The medial frontal cortex has been shown to modulate emotional behavior and stress responses, suggesting that the dysfunction of this region may be involved in the pathogenesis of depressive symptoms. The present study was performed to determine whether there was any effect of antidepressant treatment on the metabolite levels in the left medial frontal cortex as measured by proton magnetic resonance spectroscopy in depressed patients. Twenty patients diagnosed as having major depressive disorder according to DSM-IV and 18 healthy volunteer subjects were included in the study. Twelve of patients had their first episode and were drug-naïve. Other depressed patients were drug-free for at least 4 weeks. The severity of depression was assessed by HAM-D and Clinical Global Impression Scale-Severity (CGI-S). Single voxel, 8 cm(3), 1H MR spectra of left medial frontal cortex was acquired both before and following antidepressant treatment. The concentrations and ratios of N-acetyl aspartate (NAA), Creatine+Phosphocreatine (Cr+PCr) and Choline (Cho) were measured.

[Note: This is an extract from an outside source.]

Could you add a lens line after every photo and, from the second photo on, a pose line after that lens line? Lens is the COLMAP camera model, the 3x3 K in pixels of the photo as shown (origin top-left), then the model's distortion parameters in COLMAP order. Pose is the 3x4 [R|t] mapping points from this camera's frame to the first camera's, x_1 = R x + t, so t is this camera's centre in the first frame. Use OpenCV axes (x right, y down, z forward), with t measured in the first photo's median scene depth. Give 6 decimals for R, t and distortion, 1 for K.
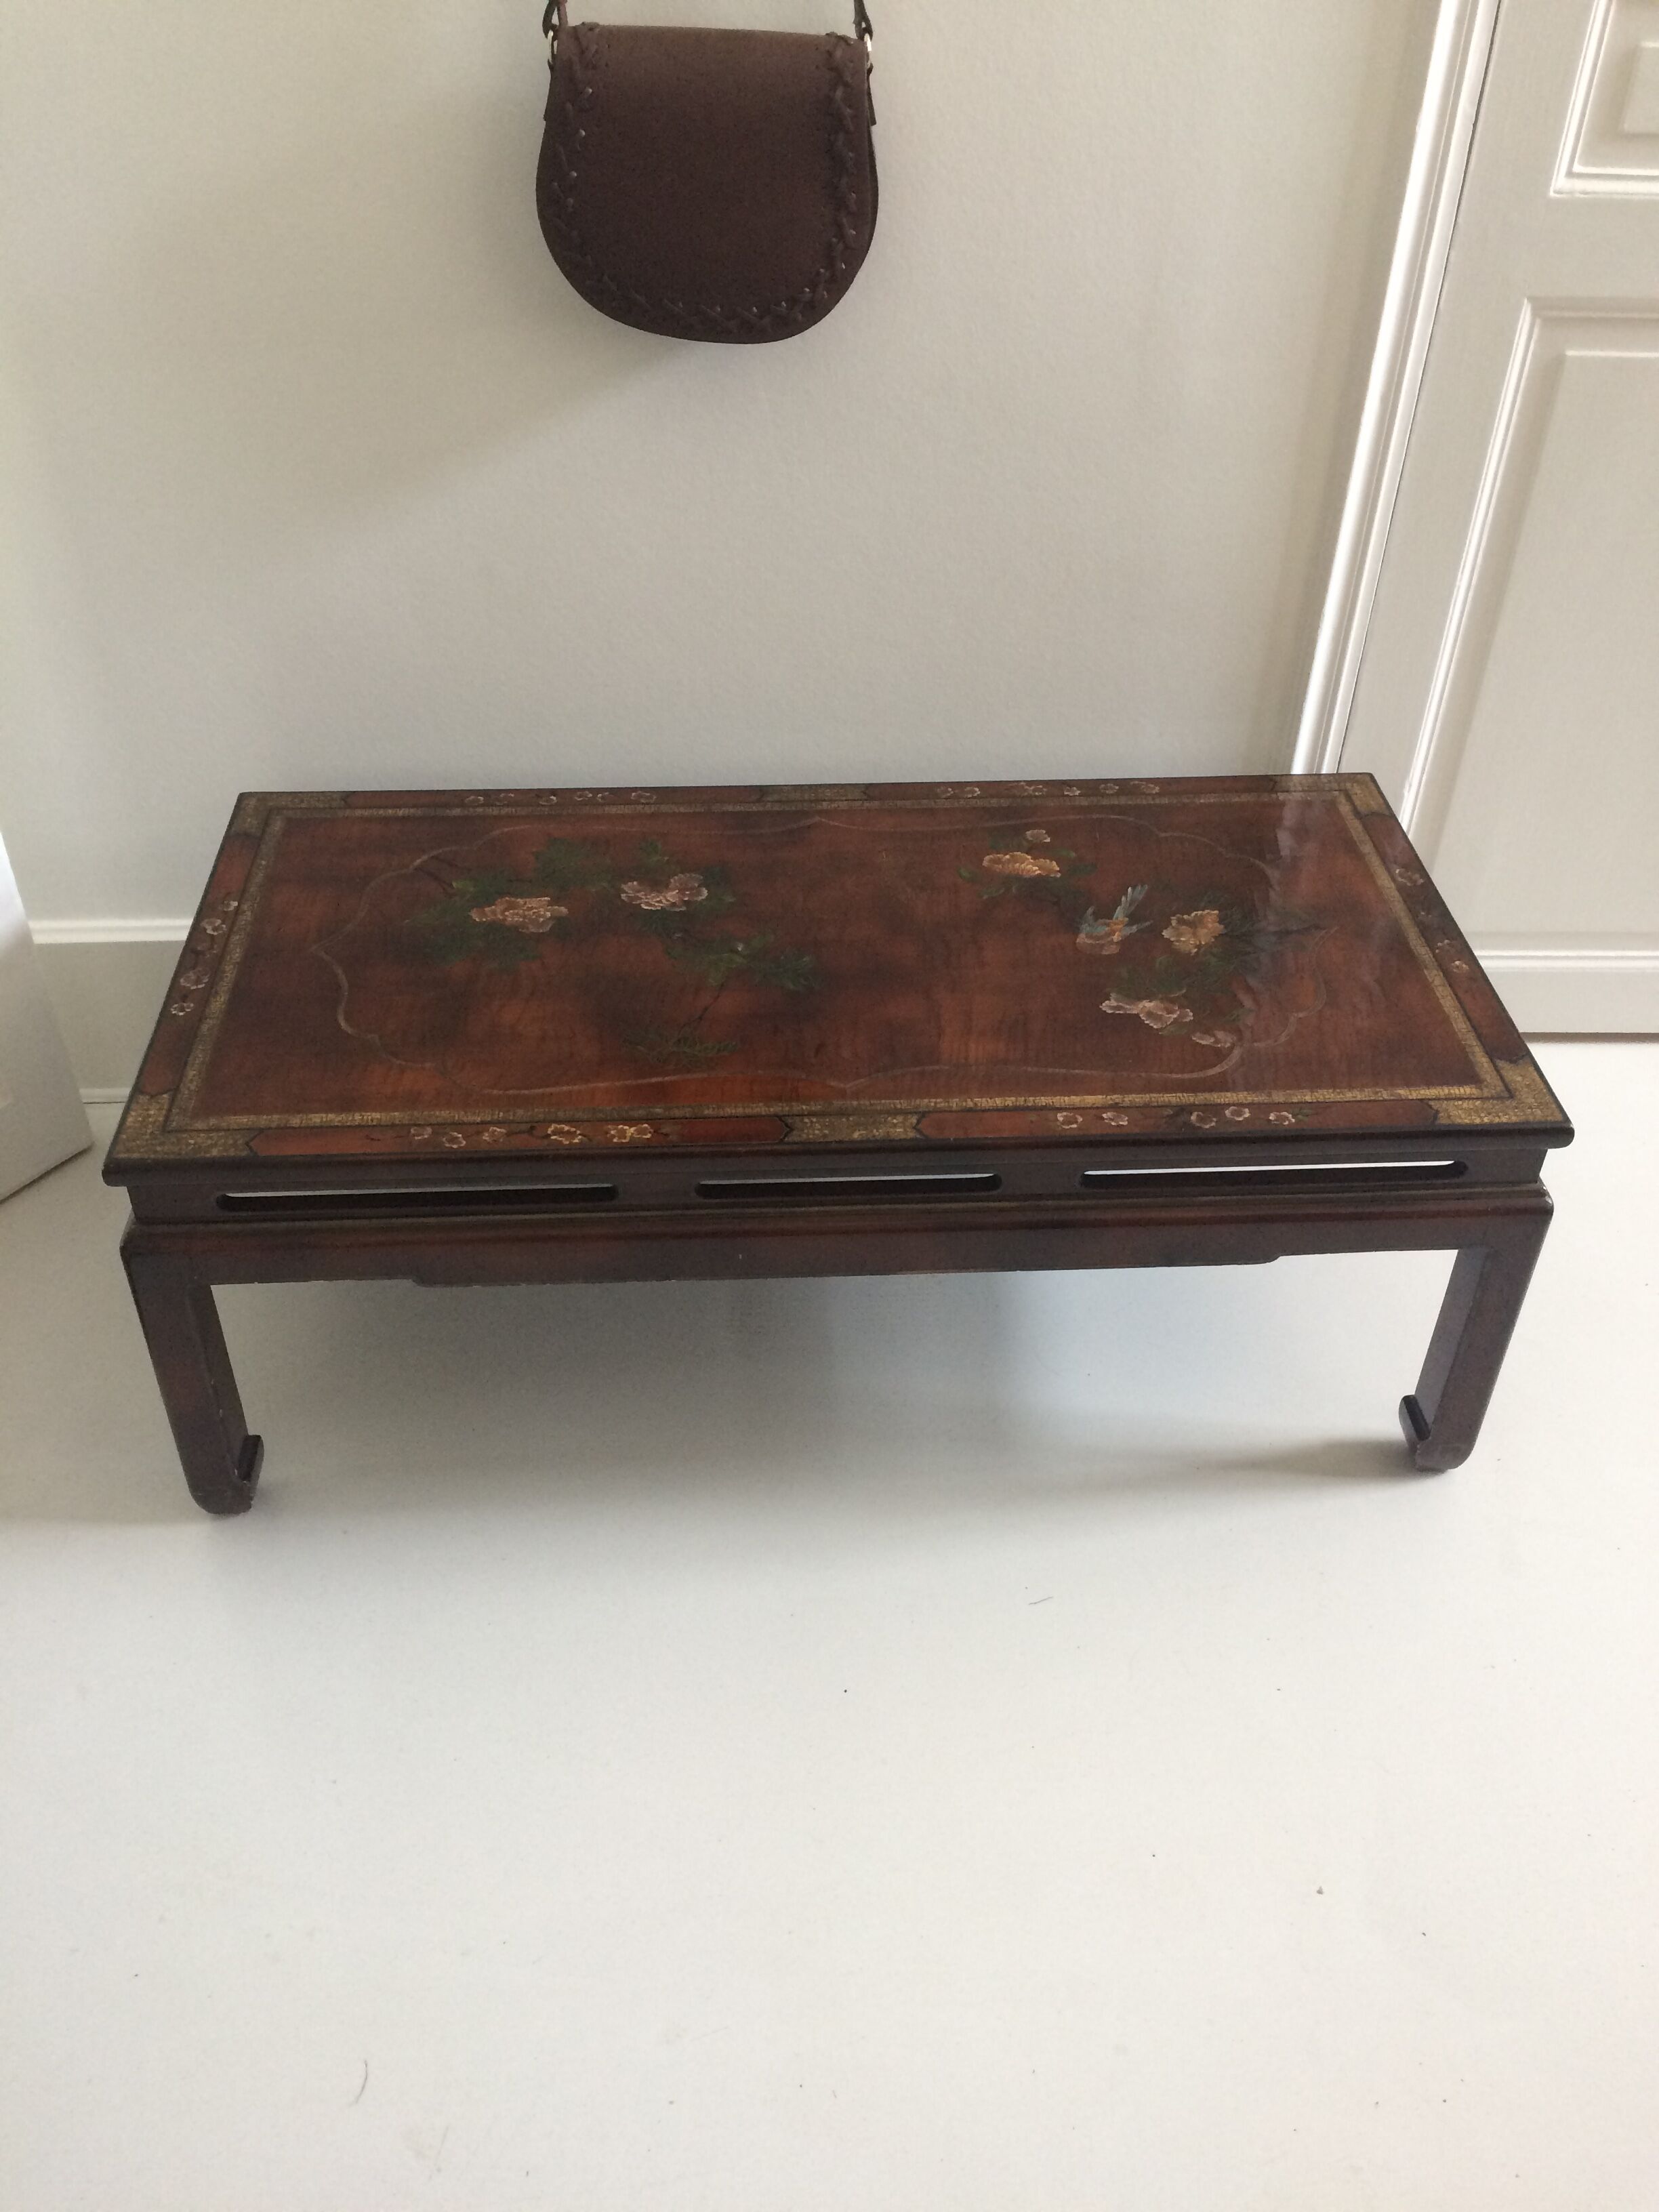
lens RADIAL K [[1916.4, 0, 829.5], [0, 1916.4, 1106.0], [0, 0, 1]] dist [0.089781, -0.131604]
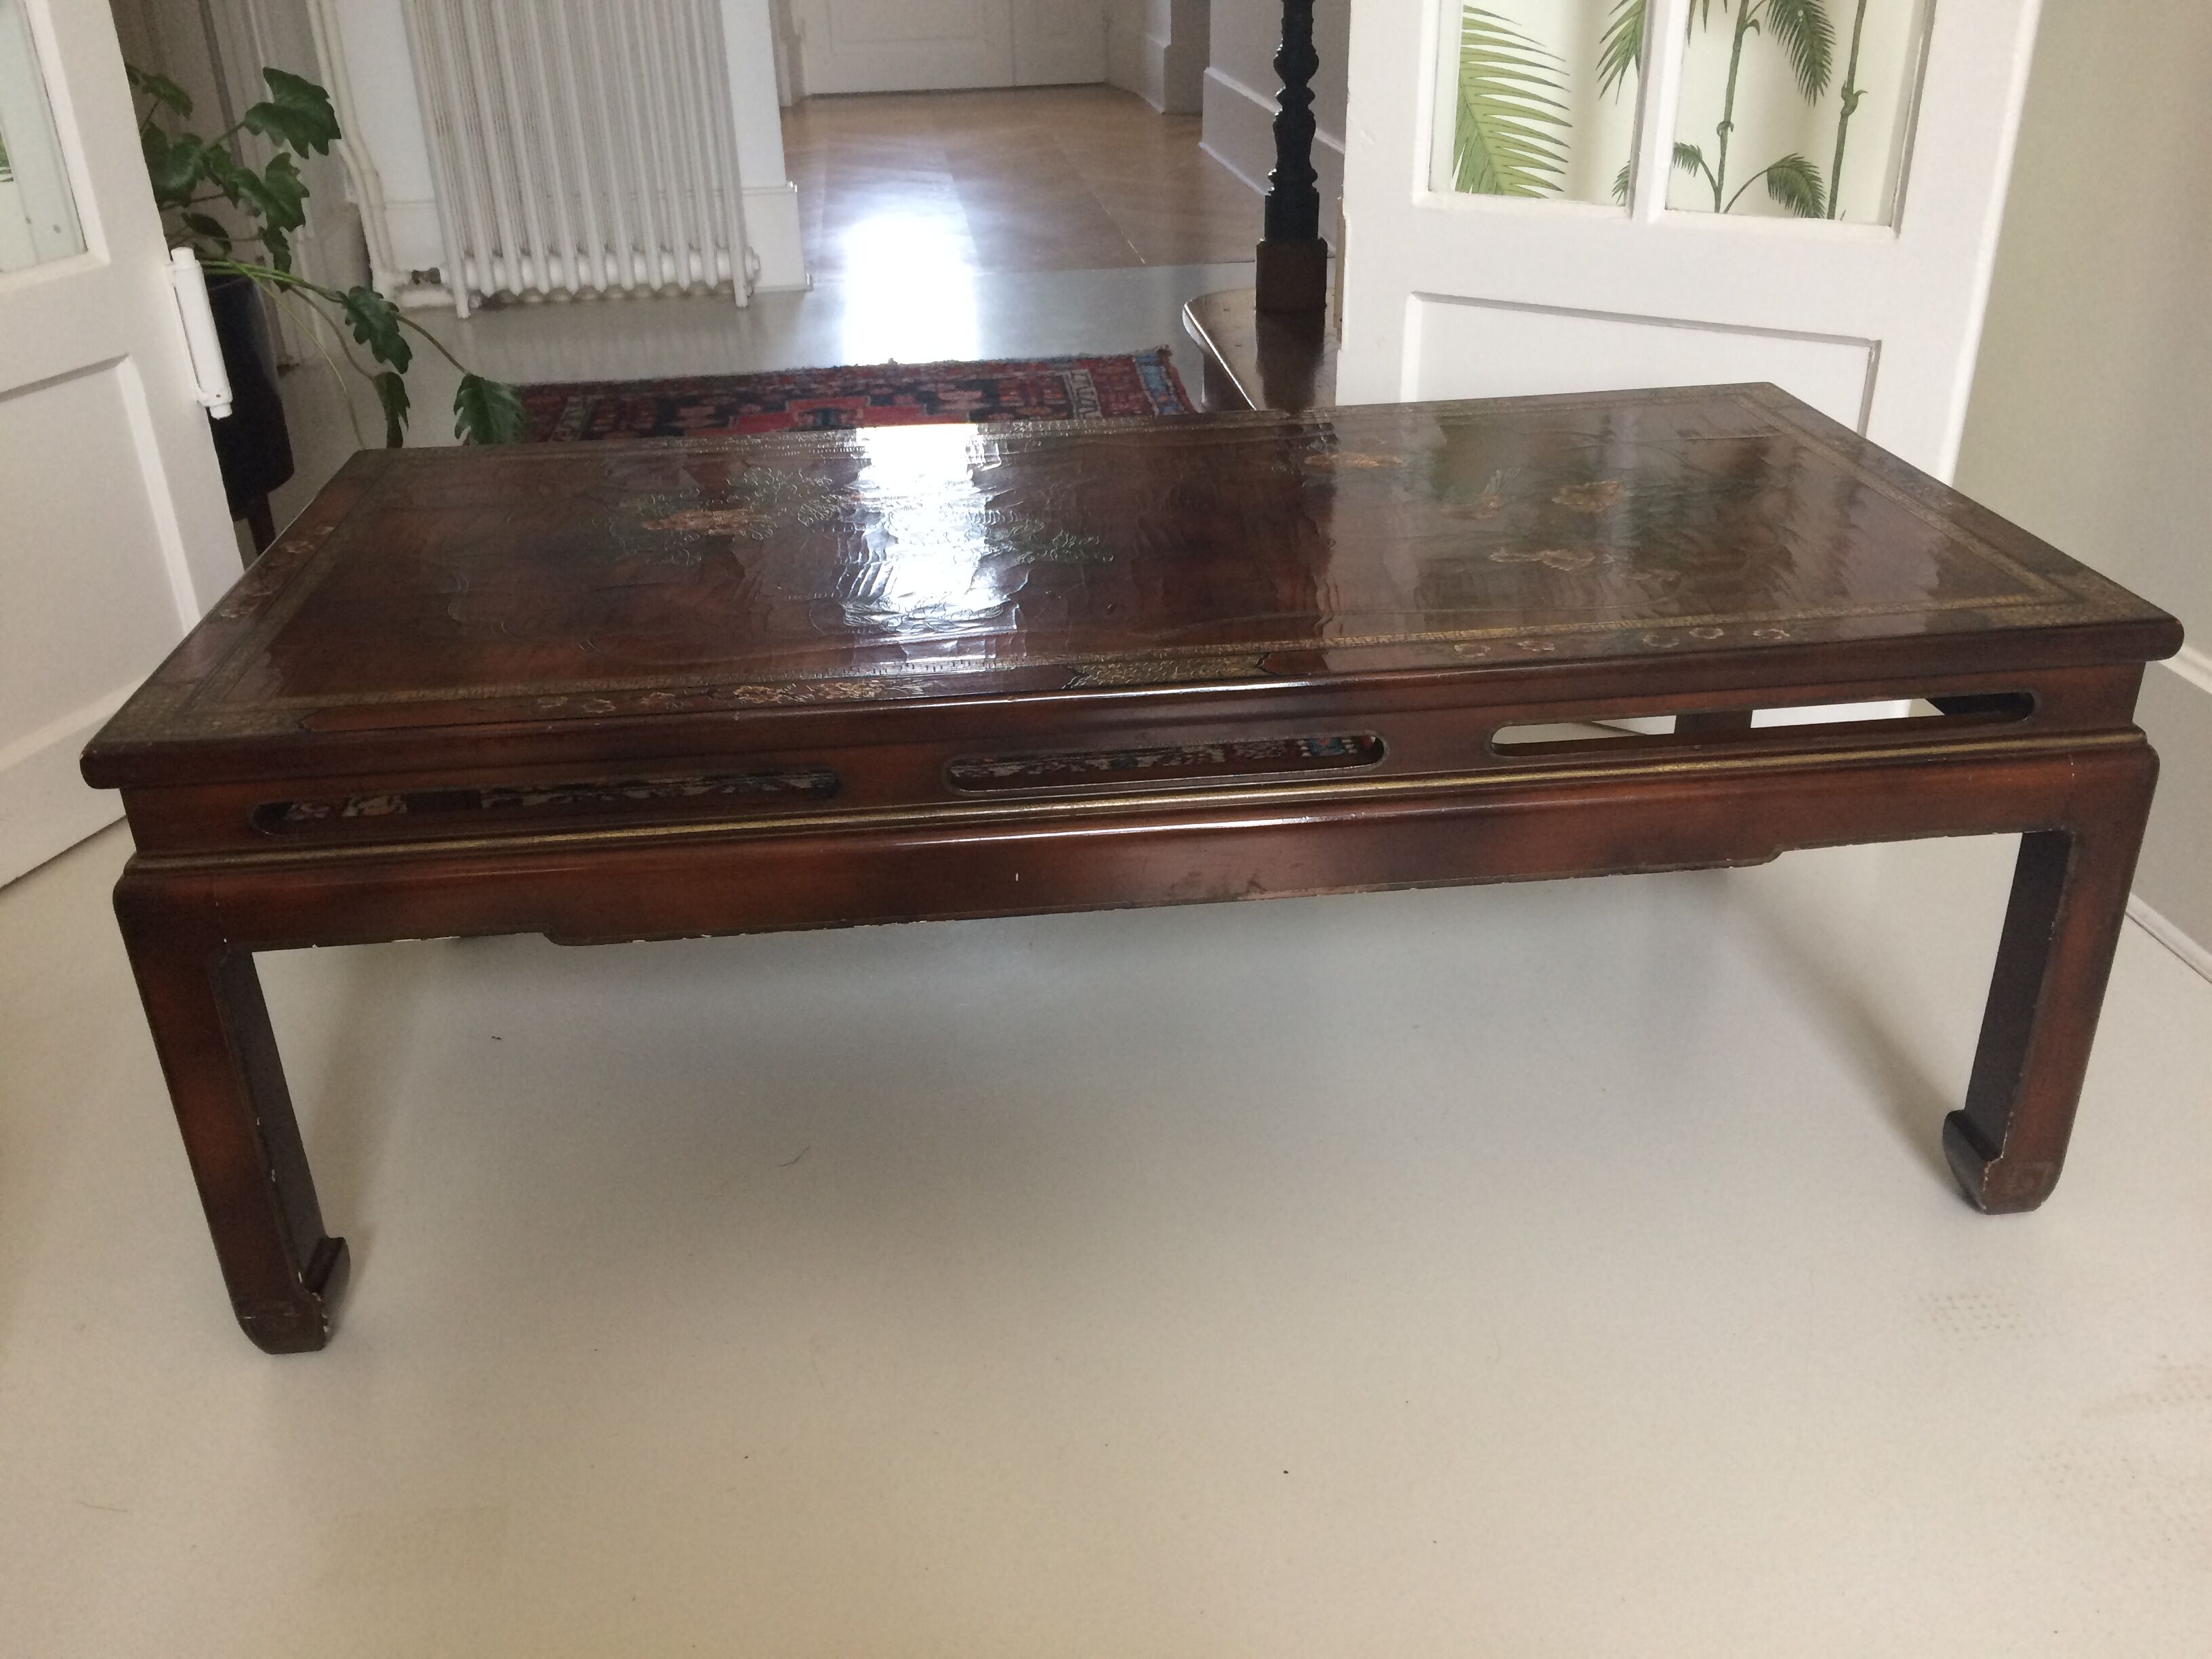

Pretreatment NAA/Cr values of patients were lower than those of healthy controls, but this difference did not reach to statistically significant levels (t=1.83, df=36, p=0.07). However, antidepressant treatment had significant effect on NAA/Cr ratios (groupxtreatment interaction: F=9.93 df=1,36, p=0.03). After the treatment, NAA/Cr values of patients increased significantly compared to pretreatment values (t=3.32, df=19, p=0.004). No significant difference was observed between the post-treatment NAA/Cr values of patients and those of controls (t=1.64, df=36, p=0.19). Correlation analysis detected negative correlation between pretreatment CGI-S scores and NAA/Cr ratios (r=-0.51, p=0.02). This preliminary result suggests that there might be a possible defect in the neuronal integrity in the left medial frontal cortex (mainly left anterior cingulate cortex) of depressed patients. Antidepressant treatment with its neurotrophic effects might play a positive role in restoring the neuronal integrity. Further studies are needed to support these initial findings.